### Apply what you read
**A.** Please copy the text of the urban design glossary between "- Interrelated" and "area or neighbourhood.", inclusive.
**B.** Continue the glossary of urban design and heritage terms from its last entry onward.

-------- Selected extract --------

This network includes parks and reserves, backyards and gardens, waterways and wetlands, streets and transport corridors, pathways and greenways, squares and plazas, roof gardens and living walls, sports fields and cemeteries. Green infrastructure is the web of interrelated natural systems that underpin and are integrated into our urban fabric. - Green space
- An area of grass, trees, and other vegetation set apart for recreational or aesthetic purposes in an urban environment.
- Greener Places
- An urban green infrastructure policy for NSW, published by GANSW (2018) – refer to GANSW website.
- Grey infrastructure
- The human-engineered infrastructure for water resources such as water and wastewater treatment systems, piped drainage, and reservoirs.
h
- Healthy
- A building, place, or space that promotes positive social, emotional, mental and physical health for its people.
- Heritage conservation area or heritage precinct
- Areas listed on the NSW State Heritage Register or in a local environmental plan for their heritage significance. They may also contain individually listed heritage items.
- Heritage-led regeneration
- The social and economic improvement of places for people through the delivery of a heritage-focused project. This falls into three categories – area-based regeneration (for instance physical regeneration of a town centre, conservation area, or historic landscape), single building regeneration and heritage project regeneration (a socially beneficial project not involving physical regeneration, but based around a historic building).
- Heritage item
- A place, building, work, archaeological site or relic, garden or landscape, movable object or place of Aboriginal heritage significance, listed on the State Heritage Register or in a local environmental plan.
- High-performing green space / high-quality green space
- Multifunctional spaces designed to produce concurrent ecological, social, environmental, and economic benefits.
i
- Impact
- Long-term effects of change experienced by individuals and communities. Social, environmental, and economic impact is often referred to as the triple bottom line.
- Inclusive
- A building, place, or space that embraces the community and individuals who use it.
- Infill development
- A new building in an established historic context. It may be adjacent to a heritage building, within a conservation area, or in a heritage site or precinct. Good infill projects are sympathetic to the surrounding buildings and historic context, and enhance and complement the existing urban, suburban, or rural character.
- Integrated
- A built environment that links communities and functions and activities within a cohesive place.
- Integrated design approach
- A new way of working that helps bring together disciplines, scales, times, and places into a more effective spatial practice. It requires strong leadership and governance, shared responsibility, and an understanding of the role and value of design across the life cycle of a project.
- Integration
- Combining green space with urban development and grey infrastructure.
- Interdisciplinary
- The coming together and combining of more than one branch of knowledge in order to create a shared understanding.
- Interpretation
- The ways of presenting the cultural significance of a place to the users and the community. The need to interpret heritage significance may drive the design of new elements and the layout or planning of the place.
- Interrelated
- Individual components, elements, and characteristics that can relate and connect to one another.
- Inviting
- A building, place, or space that is welcoming to visitors, community, and individuals.
l
- Leadership
- The action of leading a group of people or multiple stakeholders.
- Liveable
- A built environment which supports and responds to people’s patterns of living, and is suitable and appropriate for habitation, promoting enjoyment, wellbeing, safety, and prosperity.
- Local
- A building, place, or space that relates to an area or neighbourhood.

-------- Excerpted data --------

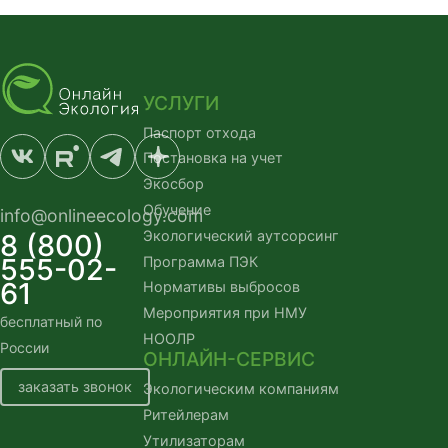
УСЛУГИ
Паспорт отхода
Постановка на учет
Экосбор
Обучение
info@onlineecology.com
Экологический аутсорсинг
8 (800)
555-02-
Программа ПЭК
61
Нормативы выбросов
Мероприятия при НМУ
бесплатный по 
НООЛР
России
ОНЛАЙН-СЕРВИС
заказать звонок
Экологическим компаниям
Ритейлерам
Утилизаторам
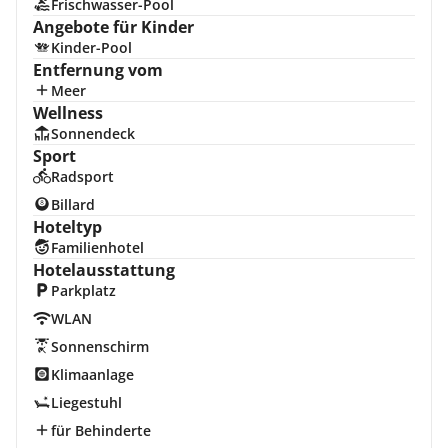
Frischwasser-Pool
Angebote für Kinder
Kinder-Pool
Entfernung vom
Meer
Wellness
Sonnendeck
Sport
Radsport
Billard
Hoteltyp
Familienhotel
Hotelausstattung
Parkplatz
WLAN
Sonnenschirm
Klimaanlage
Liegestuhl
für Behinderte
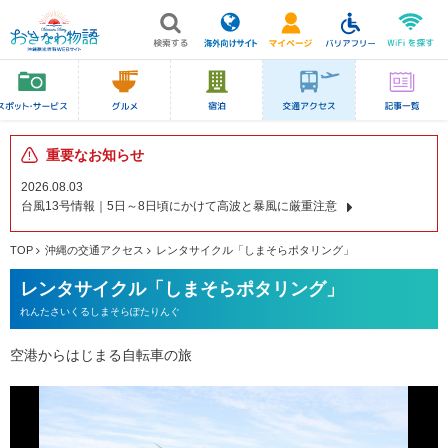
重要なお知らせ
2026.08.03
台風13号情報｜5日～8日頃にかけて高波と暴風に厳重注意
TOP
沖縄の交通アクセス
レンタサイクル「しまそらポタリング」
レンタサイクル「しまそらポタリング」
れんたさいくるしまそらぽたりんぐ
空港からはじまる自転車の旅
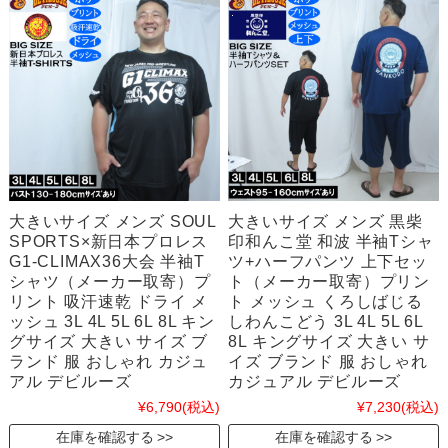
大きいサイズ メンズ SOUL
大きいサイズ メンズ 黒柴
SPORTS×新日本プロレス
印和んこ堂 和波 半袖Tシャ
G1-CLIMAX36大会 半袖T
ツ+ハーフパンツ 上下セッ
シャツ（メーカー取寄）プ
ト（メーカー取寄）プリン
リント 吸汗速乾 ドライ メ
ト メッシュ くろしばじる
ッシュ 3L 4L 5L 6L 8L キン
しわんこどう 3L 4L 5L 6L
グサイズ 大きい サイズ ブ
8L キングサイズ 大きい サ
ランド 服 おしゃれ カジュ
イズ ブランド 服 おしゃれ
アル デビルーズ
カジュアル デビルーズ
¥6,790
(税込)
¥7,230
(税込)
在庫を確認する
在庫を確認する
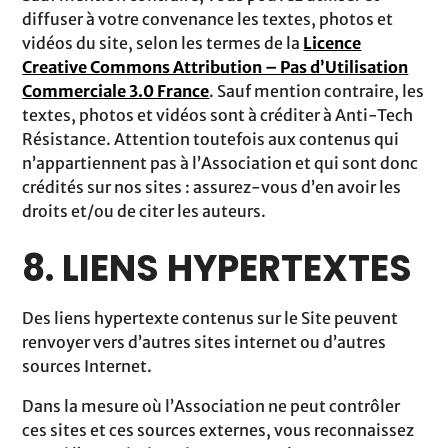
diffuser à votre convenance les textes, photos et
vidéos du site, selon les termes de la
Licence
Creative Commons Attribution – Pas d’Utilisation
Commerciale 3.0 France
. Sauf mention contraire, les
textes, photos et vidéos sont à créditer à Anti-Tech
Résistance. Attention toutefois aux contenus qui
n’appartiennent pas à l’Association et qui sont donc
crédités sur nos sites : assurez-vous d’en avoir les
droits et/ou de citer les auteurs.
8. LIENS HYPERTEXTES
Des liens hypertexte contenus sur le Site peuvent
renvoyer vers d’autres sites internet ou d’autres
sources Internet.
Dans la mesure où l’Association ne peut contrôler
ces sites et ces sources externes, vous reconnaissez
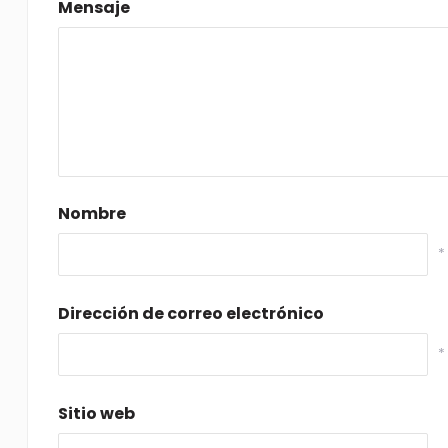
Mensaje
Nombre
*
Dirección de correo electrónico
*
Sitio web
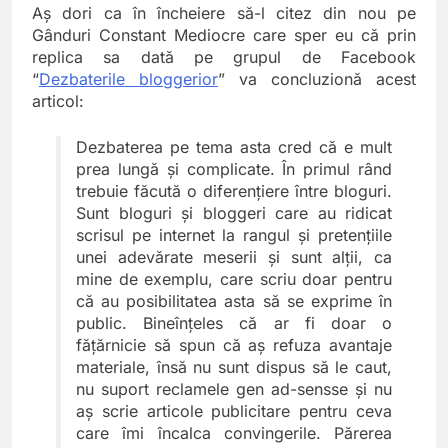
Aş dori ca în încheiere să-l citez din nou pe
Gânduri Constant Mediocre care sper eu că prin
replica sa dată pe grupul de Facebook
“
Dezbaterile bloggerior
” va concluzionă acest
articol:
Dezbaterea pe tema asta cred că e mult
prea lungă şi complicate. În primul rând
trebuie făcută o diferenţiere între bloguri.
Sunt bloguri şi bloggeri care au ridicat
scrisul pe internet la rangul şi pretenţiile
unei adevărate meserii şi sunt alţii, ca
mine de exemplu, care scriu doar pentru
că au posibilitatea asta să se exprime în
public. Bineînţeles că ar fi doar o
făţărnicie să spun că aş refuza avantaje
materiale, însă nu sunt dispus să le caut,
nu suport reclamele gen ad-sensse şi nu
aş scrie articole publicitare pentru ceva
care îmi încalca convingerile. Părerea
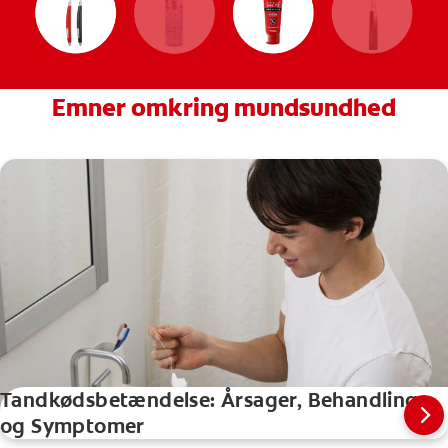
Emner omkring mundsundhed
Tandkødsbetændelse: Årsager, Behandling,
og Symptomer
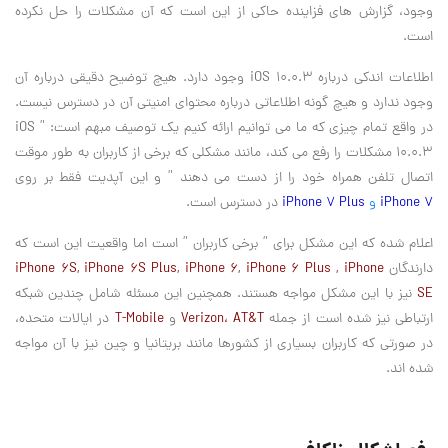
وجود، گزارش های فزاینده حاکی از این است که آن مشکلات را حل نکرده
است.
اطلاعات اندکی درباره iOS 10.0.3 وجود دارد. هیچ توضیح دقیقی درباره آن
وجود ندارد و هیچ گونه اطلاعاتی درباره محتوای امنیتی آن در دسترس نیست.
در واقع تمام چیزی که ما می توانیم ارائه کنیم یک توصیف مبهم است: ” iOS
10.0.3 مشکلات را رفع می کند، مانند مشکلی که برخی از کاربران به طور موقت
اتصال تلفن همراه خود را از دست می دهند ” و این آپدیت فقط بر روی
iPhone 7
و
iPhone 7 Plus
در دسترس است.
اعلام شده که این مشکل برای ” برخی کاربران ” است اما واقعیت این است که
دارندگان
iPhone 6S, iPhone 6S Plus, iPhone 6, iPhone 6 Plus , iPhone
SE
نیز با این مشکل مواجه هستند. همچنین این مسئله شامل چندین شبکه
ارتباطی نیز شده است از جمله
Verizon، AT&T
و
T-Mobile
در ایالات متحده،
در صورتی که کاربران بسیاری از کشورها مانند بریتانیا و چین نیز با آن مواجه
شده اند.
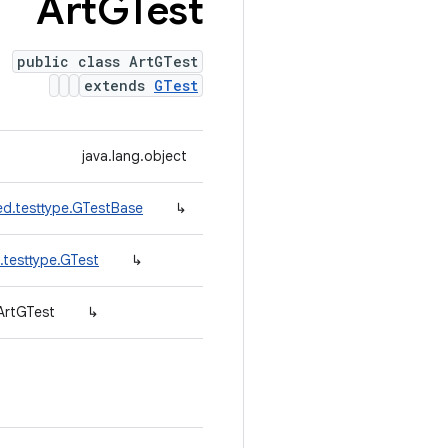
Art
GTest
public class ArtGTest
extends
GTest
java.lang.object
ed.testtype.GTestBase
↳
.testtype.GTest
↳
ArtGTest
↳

--------
-------- Excerpted data --------

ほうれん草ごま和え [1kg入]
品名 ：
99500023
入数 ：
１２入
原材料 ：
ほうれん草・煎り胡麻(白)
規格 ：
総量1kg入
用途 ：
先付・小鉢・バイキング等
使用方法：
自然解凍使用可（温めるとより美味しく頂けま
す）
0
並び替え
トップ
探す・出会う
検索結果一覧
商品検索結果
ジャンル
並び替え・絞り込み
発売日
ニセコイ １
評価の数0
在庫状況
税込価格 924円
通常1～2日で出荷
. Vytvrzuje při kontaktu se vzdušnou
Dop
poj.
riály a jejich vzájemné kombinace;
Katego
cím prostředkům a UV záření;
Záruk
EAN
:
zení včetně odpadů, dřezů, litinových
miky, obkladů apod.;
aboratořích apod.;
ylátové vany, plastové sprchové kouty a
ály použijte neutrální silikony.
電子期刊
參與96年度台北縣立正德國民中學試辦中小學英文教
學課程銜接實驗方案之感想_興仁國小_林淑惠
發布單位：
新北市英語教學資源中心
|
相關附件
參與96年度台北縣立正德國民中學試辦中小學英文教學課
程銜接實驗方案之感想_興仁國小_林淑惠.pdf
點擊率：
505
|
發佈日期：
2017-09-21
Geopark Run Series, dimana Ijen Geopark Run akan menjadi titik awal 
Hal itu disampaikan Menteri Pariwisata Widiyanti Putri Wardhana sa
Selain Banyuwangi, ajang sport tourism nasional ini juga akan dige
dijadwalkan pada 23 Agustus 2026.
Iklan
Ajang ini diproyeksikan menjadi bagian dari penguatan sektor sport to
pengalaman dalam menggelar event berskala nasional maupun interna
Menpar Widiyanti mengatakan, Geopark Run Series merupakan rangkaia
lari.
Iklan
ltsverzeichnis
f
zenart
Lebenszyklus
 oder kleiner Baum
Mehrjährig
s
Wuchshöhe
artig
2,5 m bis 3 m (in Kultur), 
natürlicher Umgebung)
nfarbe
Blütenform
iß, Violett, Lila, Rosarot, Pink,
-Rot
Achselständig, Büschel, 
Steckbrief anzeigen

--------
-------- Excerpted data --------

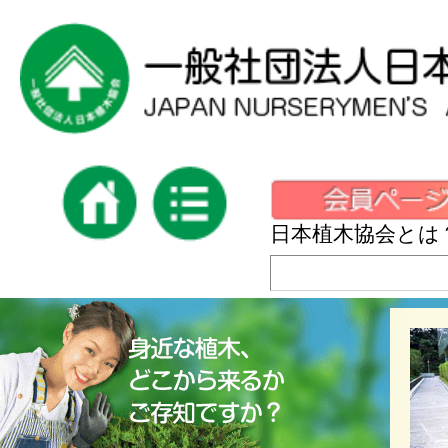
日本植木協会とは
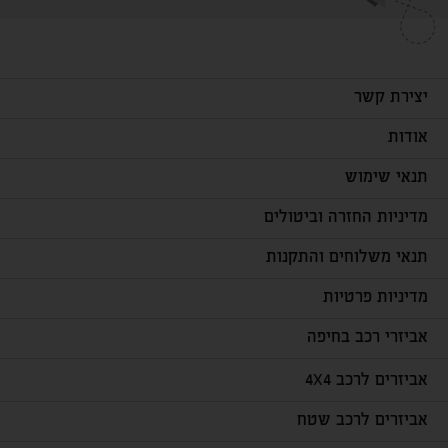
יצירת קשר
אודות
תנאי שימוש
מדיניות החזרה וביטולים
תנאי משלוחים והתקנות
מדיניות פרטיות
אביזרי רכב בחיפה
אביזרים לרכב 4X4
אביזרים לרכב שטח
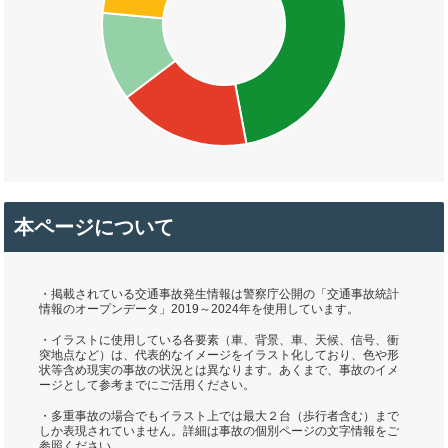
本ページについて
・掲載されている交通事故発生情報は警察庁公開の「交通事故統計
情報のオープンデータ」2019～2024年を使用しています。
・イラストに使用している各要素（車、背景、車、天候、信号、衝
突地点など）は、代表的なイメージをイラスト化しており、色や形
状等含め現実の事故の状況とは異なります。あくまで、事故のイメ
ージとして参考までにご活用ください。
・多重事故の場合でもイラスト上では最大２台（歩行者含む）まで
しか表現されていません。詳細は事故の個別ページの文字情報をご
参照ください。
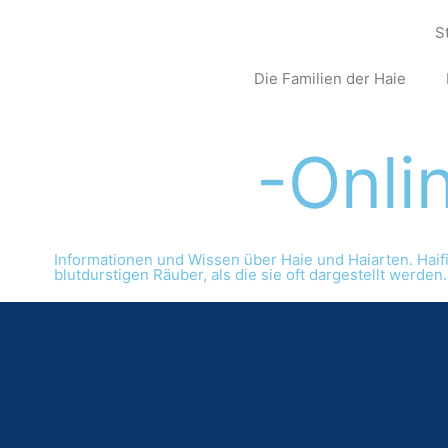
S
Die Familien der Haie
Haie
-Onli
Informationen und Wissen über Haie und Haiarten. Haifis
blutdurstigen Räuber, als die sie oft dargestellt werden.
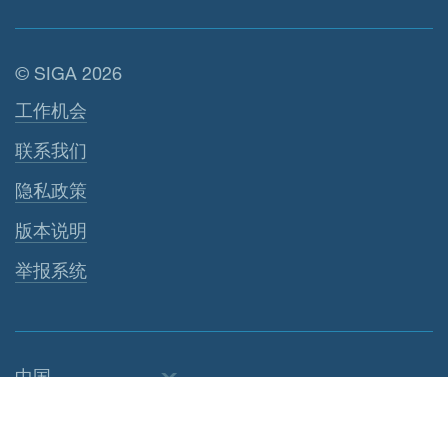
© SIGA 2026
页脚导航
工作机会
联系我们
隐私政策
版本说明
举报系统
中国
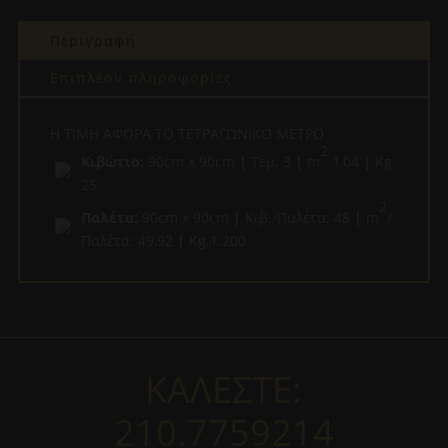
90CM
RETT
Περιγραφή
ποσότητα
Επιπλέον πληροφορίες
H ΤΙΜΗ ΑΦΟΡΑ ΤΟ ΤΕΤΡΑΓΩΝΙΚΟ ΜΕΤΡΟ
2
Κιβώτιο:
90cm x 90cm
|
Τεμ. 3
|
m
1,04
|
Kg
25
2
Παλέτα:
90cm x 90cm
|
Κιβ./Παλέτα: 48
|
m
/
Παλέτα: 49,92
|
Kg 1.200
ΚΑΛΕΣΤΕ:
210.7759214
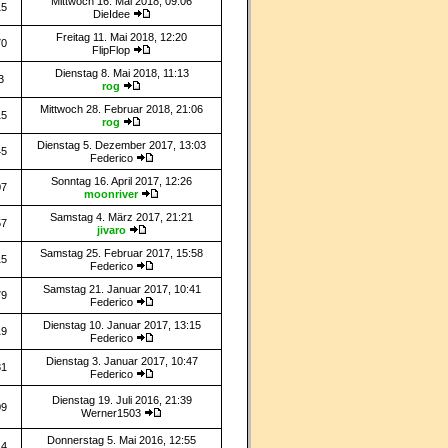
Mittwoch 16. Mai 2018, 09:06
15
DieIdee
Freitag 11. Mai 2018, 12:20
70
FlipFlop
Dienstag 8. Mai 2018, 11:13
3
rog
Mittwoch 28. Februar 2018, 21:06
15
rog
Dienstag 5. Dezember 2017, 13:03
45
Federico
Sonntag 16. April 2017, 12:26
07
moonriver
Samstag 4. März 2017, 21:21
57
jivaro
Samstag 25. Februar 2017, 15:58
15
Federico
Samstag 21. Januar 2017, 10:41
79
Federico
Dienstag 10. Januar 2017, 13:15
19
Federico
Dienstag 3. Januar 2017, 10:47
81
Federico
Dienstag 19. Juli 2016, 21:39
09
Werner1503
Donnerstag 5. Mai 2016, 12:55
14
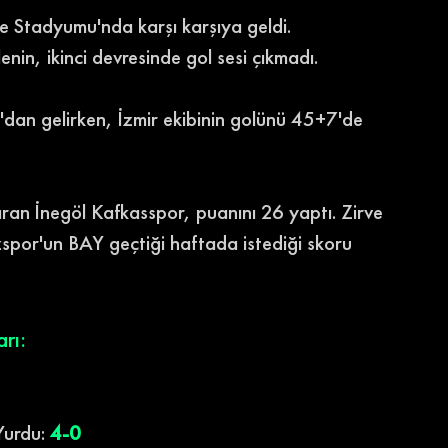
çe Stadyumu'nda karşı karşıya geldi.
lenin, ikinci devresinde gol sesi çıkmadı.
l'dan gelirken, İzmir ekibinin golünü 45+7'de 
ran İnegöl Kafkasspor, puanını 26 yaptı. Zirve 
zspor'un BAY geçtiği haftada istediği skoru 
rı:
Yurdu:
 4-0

--------

### Numbered responses
**A.**
- Interrelated
- Individual components, elements, and characteristics that can relate and connect to one another.
- Inviting
- A building, place, or space that is welcoming to visitors, community, and individuals.
l
- Leadership
- The action of leading a group of people or multiple stakeholders.
- Liveable
- A built environment which supports and responds to people’s patterns of living, and is suitable and appropriate for habitation, promoting enjoyment, wellbeing, safety, and prosperity.
- Local
- A building, place, or space that relates to an area or neighbourhood.

**B.**
m
- Manual
- An instructive document to direct how an action is best performed
- Massing
- The overall form of a building including its overall height and bulk.
- Master plan
- A framework document showing how development will occur in a given place and including building parameters like height, density, shadowing, and environmental concerns. It is a visual document that details a clear strategy or plan for the physical transformation of a place, supported by financial, economic, and social policy documents which outline delivery mechanisms and implementation strategies.
- Methods
- The processes and procedures behind accomplishing something. See GANSW Better Methods for more information.
- Mitigating flooding
- The planning, management, and control of floodwater movement by redirecting flood run-off, that can include physical structures as well as using natural assets for landscape retention and catchment management.
- Multifunctionality
- The ability of green infrastructure to deliver multiple ecosystem services simultaneously, providing added value and improved health and wellbeing.
n
o
- Of its place
- A building, place, or space that relates to its surrounds.
- Open space
- Land that has no buildings or other built structures, which is accessible to the public, including green space.
- Option
- Something that you can choose in a particular situation.
- Outcome
- The result of a process, generally having a final product.
p
- Participation
- The involvement of stakeholders in the development and implementation of neighbourhood, local, district, and regional green infrastructure policies and actions.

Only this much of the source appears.